Ex-General Motors topman John DeLorean vervult een droom met zijn eigen, gelijknamige sportwagenmerk. Op de Salon van Genève kunnen we in 1981 het resultaat bewonderen. De carrosserie van de DMC12 is getekend door Giugiaro en valt enorm op doordat hij uit ongelakt (!) roestvrijstaal is opgetrokken. Ook de vleugeldeuren baren opzien.
Onder het naakte staal vinden we een ruggengraatchassis, net als bij de
Lotus Elan. Niet verwonderlijk, want Mister Lotus – Colin Chapman – tekent voor het technische gedeelte van de DeLorean. In het achteronder ligt de bekende 2,8-liter V6 met 141 pk die ook door
Renault,
Peugeot en
Volvo in de grotere modellen wordt gebruikt.

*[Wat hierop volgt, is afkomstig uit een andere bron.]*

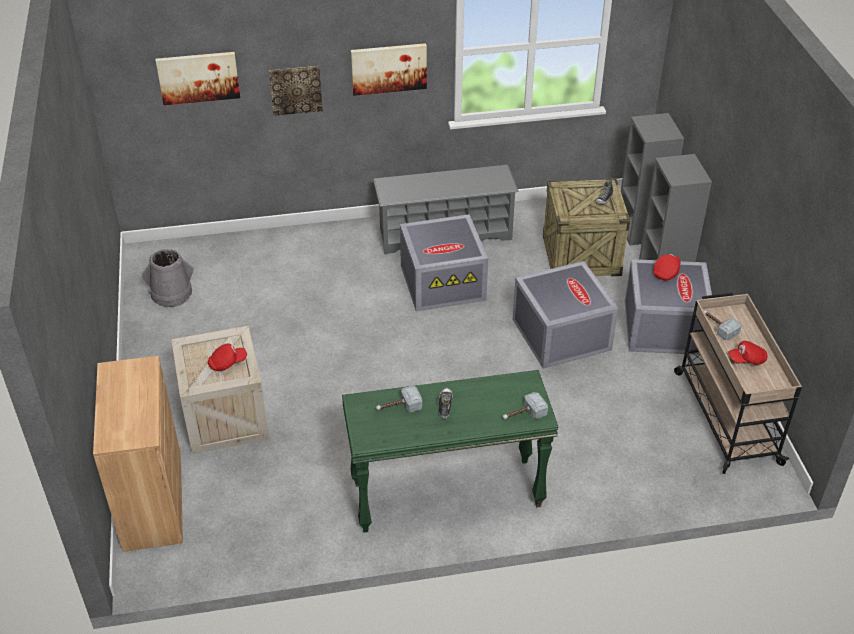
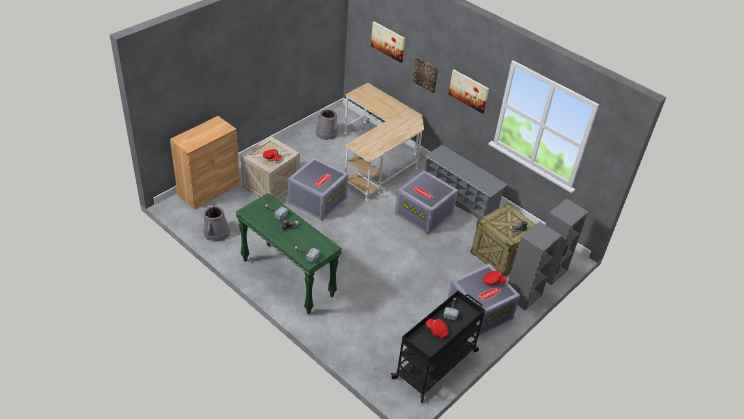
camera: 50 degrees right, 0 degrees up
(269, 539) = (216, 233): none -> grey bucket
(289, 268) = (380, 159): none -> beige desk
(559, 334) = (431, 272): grey storage box -> grey storage box (317, 199)
(726, 416) = (436, 364): beige cart -> black cart

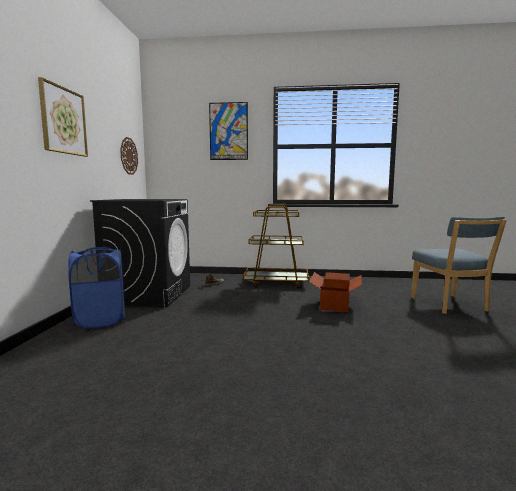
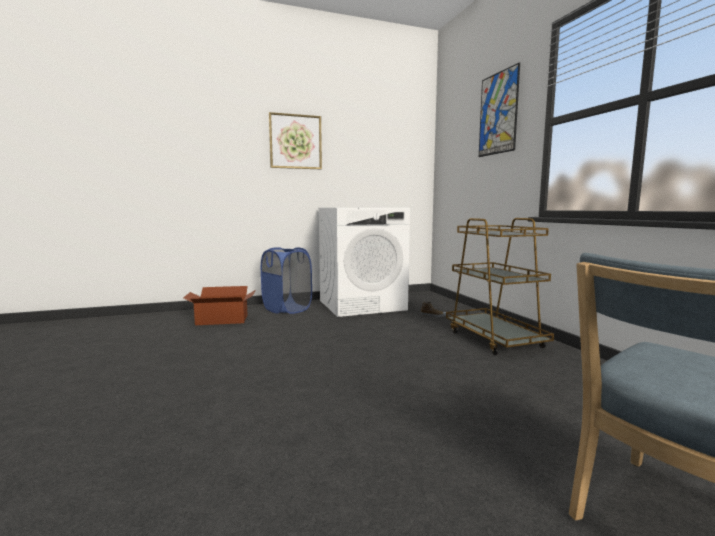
camera: 65 degrees right, 0 degrees up
(128, 156) = (397, 163): wall clock -> none
(148, 294) = (362, 305): black washing machine -> white washing machine
(335, 304) = (459, 387): cardboard box -> cardboard box (222, 320)

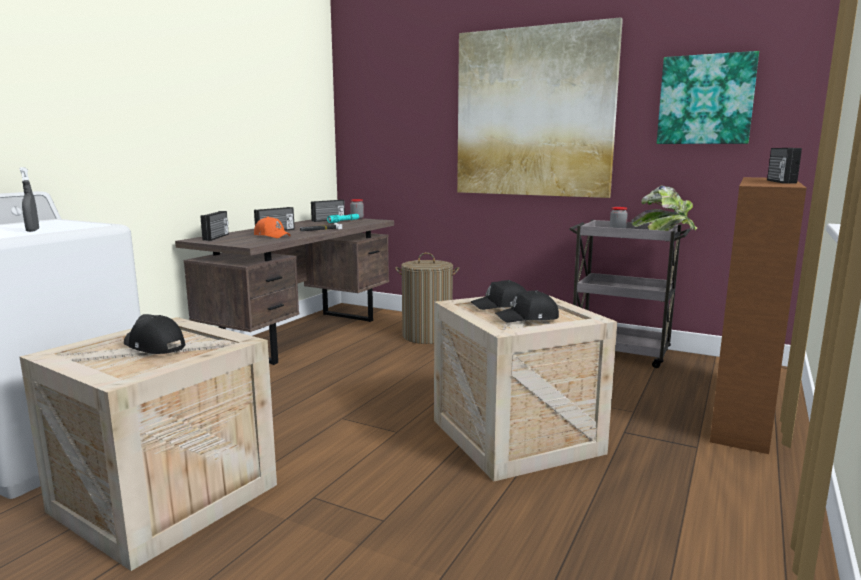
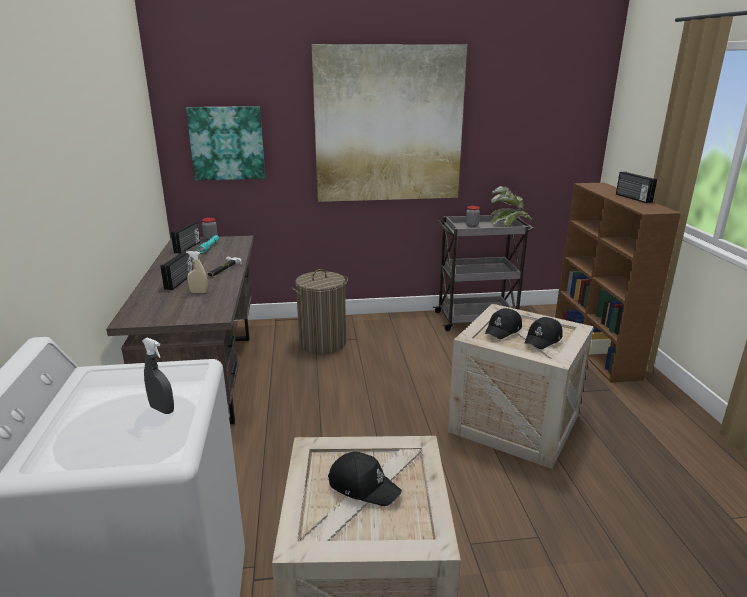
camera: 35 degrees left, 10 degrees up
(153, 346) = (363, 485): black cap -> black cap turned 150 degrees counterclockwise
(217, 237) = (143, 309): radio -> none
(272, 236) = (199, 292): orange cap -> beige spray bottle
(705, 100) = (527, 116): picture -> picture (227, 143)

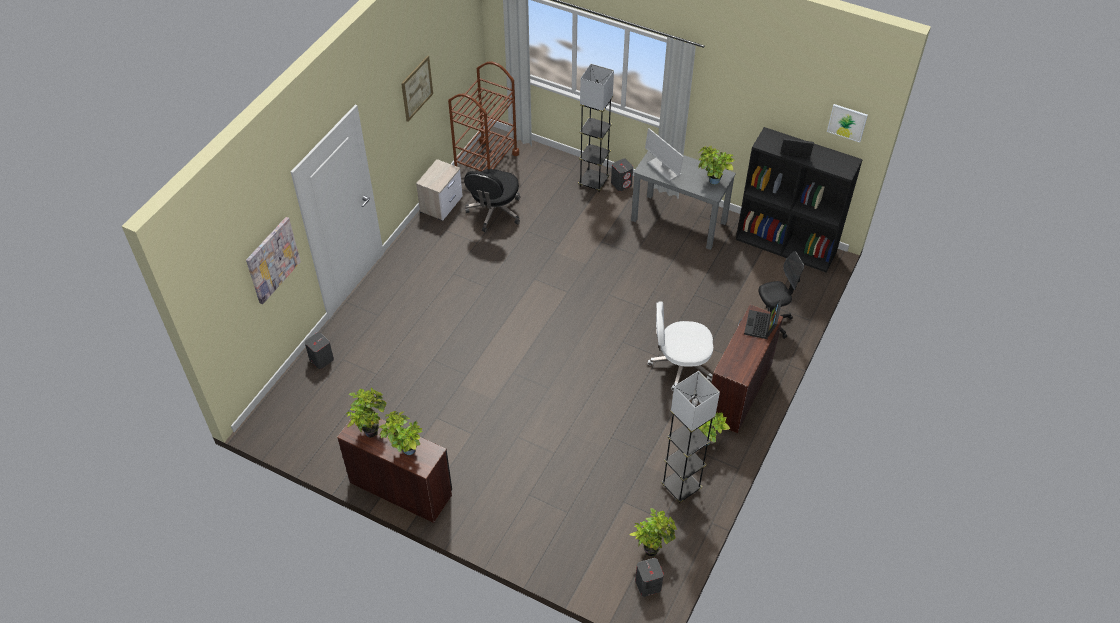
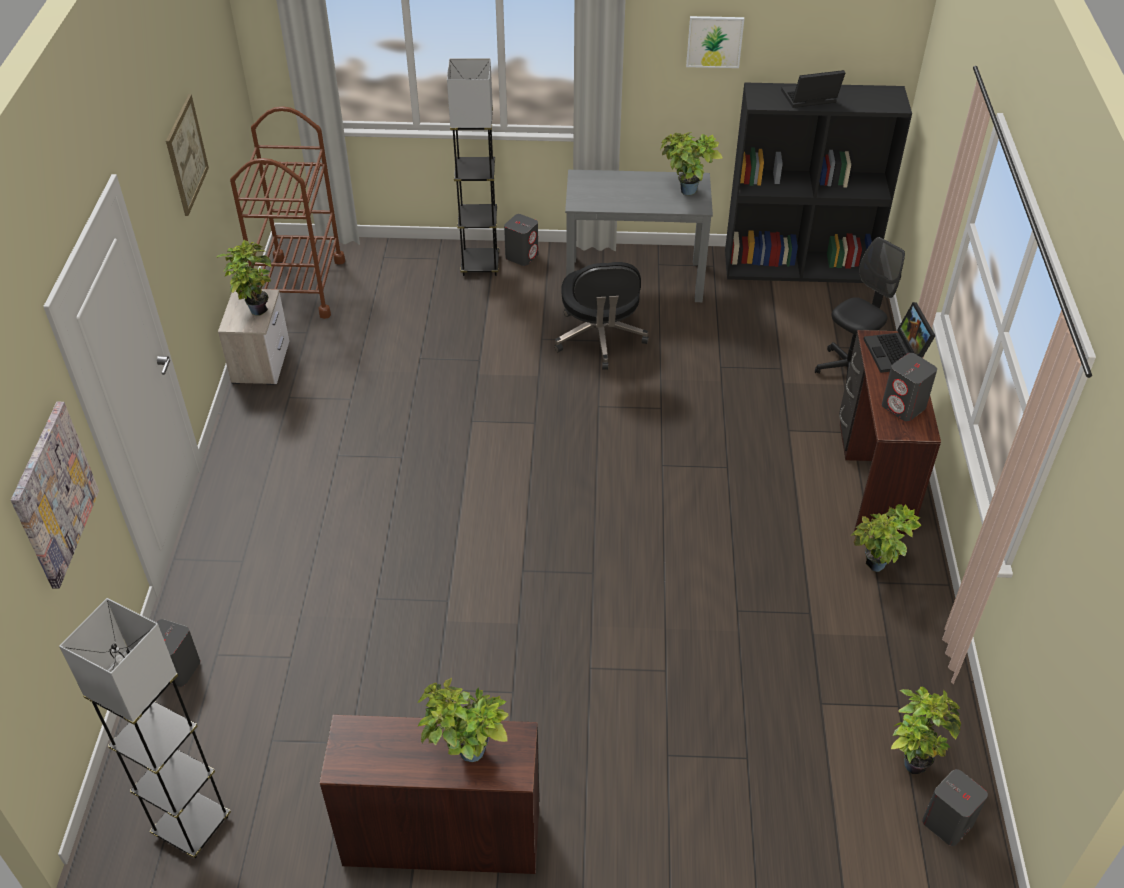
camera: 25 degrees left, 5 degrees down
(370, 429) = (376, 744): potted plant -> potted plant (255, 308)
(494, 212) = (353, 348): black office chair -> black office chair (599, 338)
(663, 168) = (606, 195): monitor -> none
(680, 365) = (766, 468): white office chair -> none
(681, 487) = (889, 645): grey floor lamp -> grey floor lamp (192, 826)
(742, 359) = (904, 407): none -> grey speaker
(847, 122) = (875, 32): picture -> picture (714, 41)

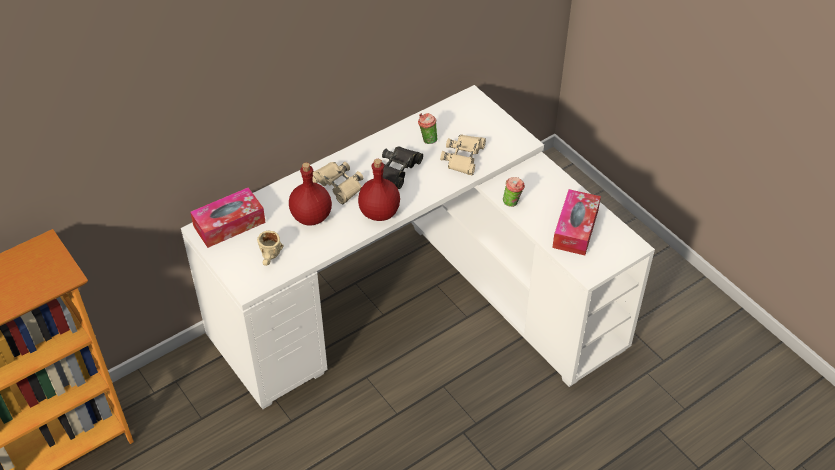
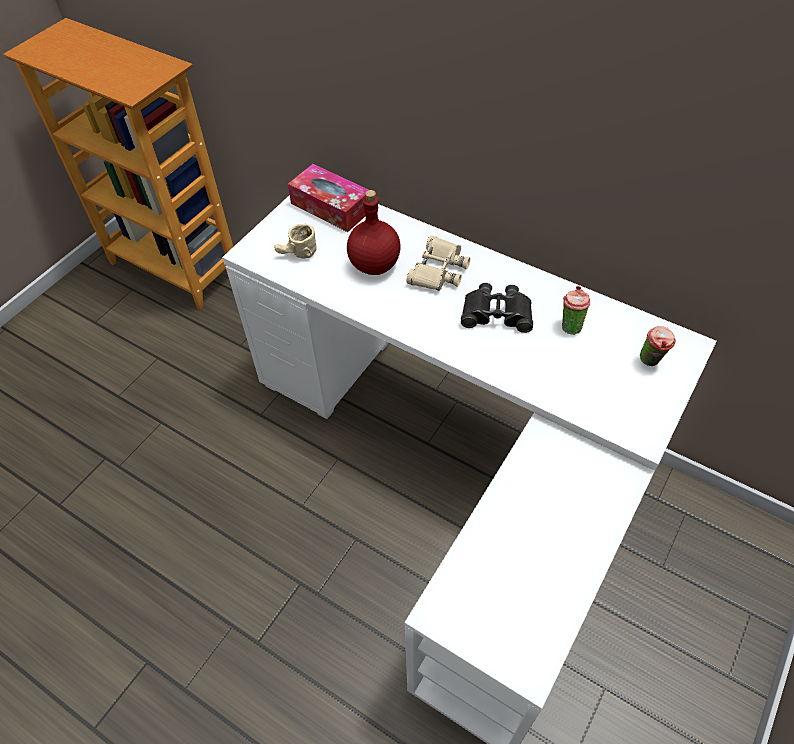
camera: 70 degrees right, 5 degrees up
(379, 213) = (412, 322): red bottle -> none
(463, 157) = (564, 374): beige binoculars -> none
(513, 203) = (526, 465): cup -> cup (651, 362)
(575, 229) = (520, 566): tissue box -> none

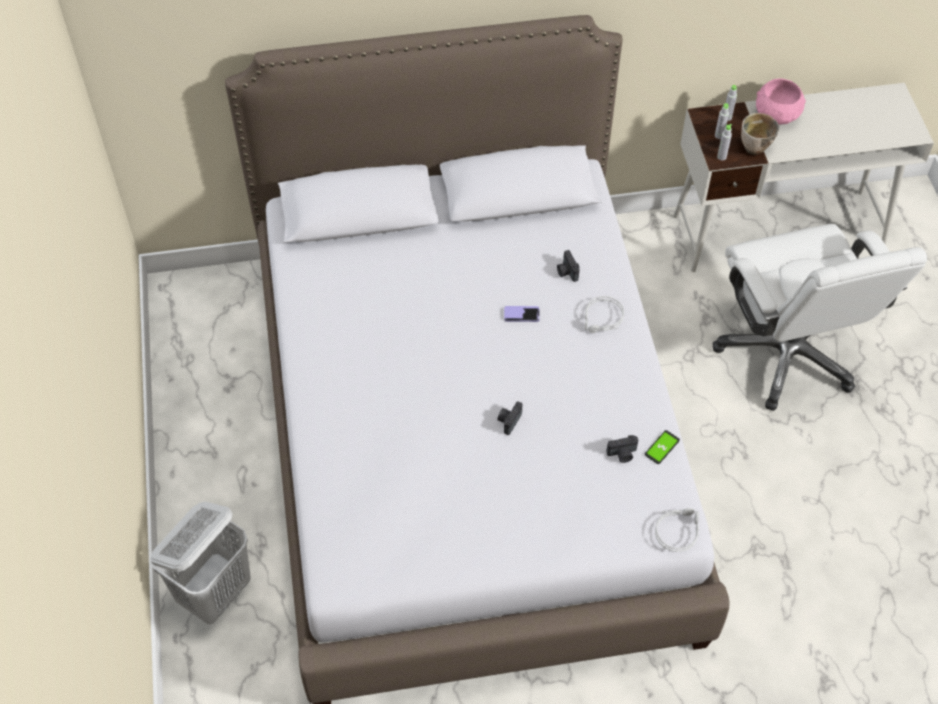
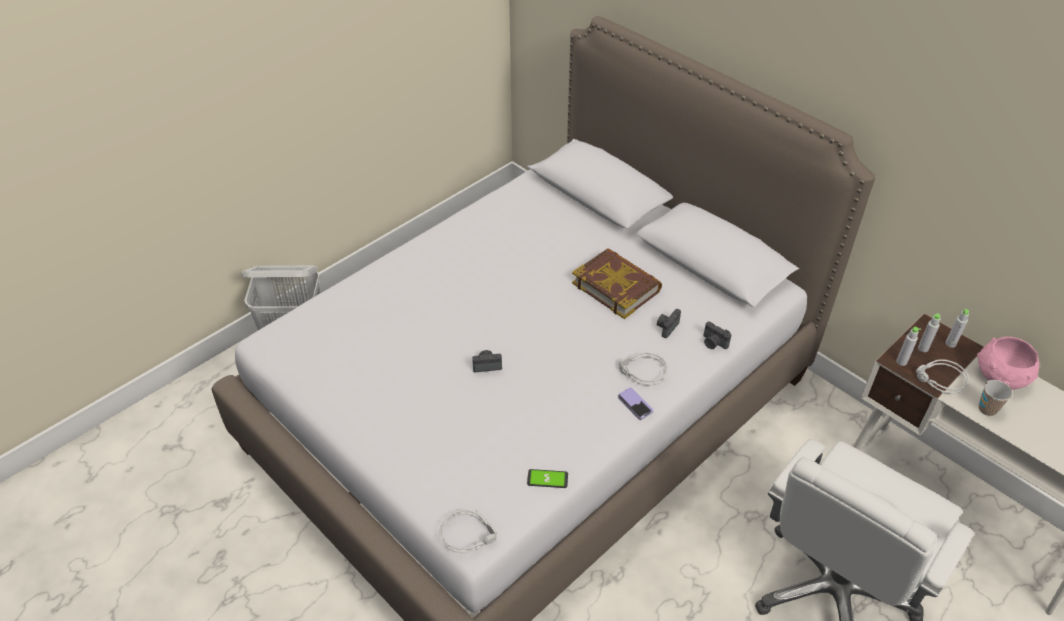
camera: 55 degrees right, 10 degrees down
(492, 275) = (616, 287): none -> book
(521, 314) = (596, 322): phone -> phone (635, 404)
(622, 454) = (516, 454): camera -> camera (713, 343)
(754, 149) = (940, 380): bowl -> grey headphones
(797, 144) = (987, 409): none -> cup

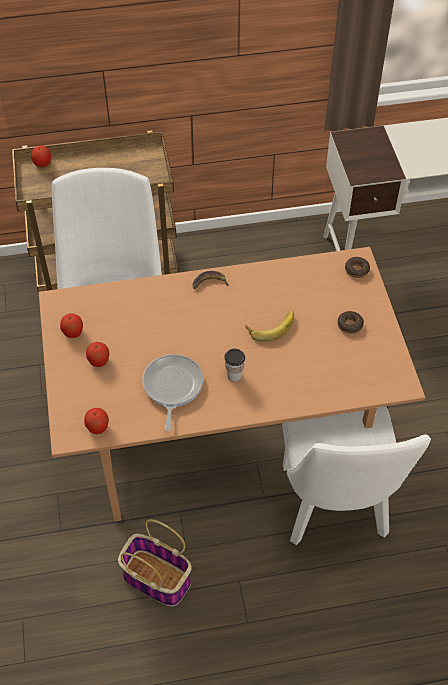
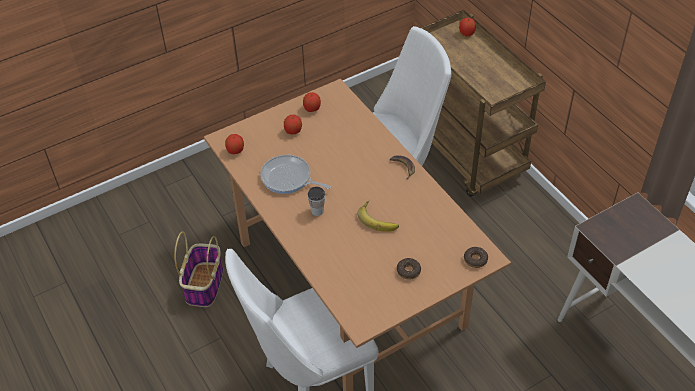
camera: 70 degrees right, 5 degrees down
(172, 387) = (288, 178): frying pan -> frying pan turned 135 degrees counterclockwise

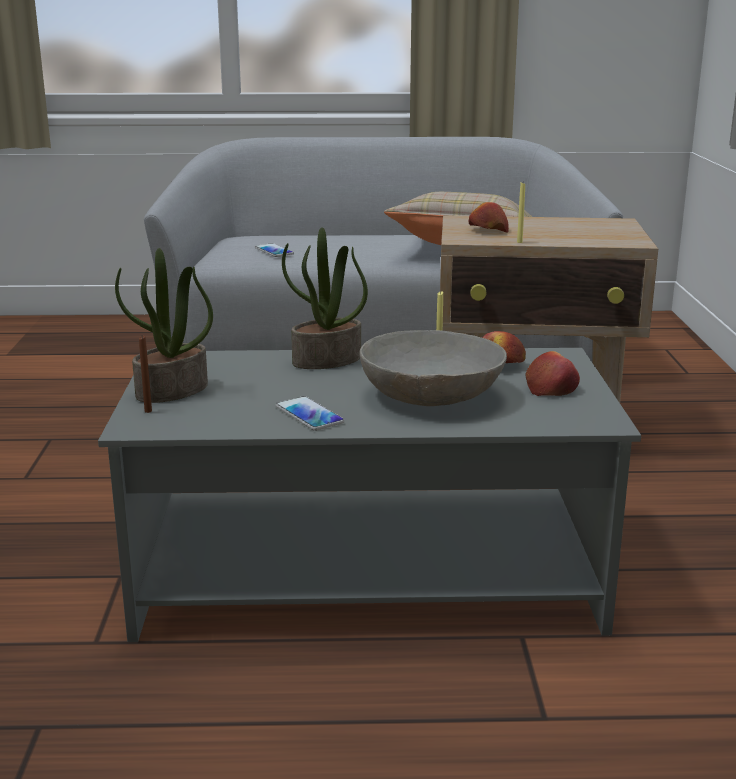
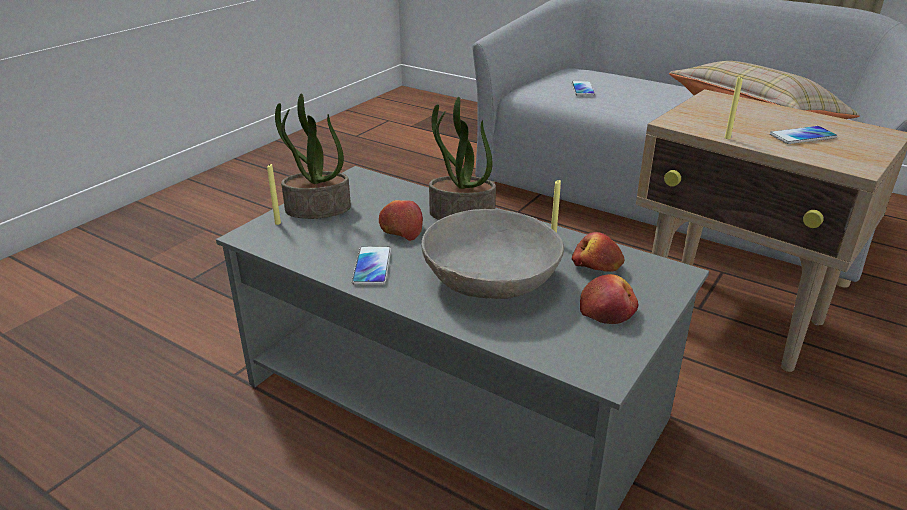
camera: 35 degrees right, 10 degrees up
(148, 411) = (278, 223): brown candle -> yellow candle
(487, 230) = (717, 116): apple -> apple (401, 230)
(569, 232) = (802, 136): none -> phone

De DMC12 moet rechtstreeks concurreren met de
Chevrolet Corvette. Met overheidssteun (in het kader van de werkverschaffing) wordt een nieuwe fabriek gebouwd in het Noord-Ierse West-Belfast, waar per jaar enkele tienduizenden exemplaren van de DMC12 van de band moeten gaan lopen. Zover zal het helaas nooit komen, want door een aantal factoren komt de fabriek in de problemen: zo is de vraag mede door de te zwakke motor slechts matig; de kosten stijgen onvoorzien en de wisselkoersen pakken ongunstig uit.
DeLorean klopt vergeefs aan bij de Britse overheid voor financiële steun. Tot overmaat van ramp wordt hij in 1982 door de FBI beschuldigd van drugssmokkel, waarvan hij overigens wordt vrijgesproken. Zijn naam is echter geruïneerd; de fabriek vraagt faillissement aan. Tot en met 1982 worden ongeveer 9.200 DMC12’s gebouwd.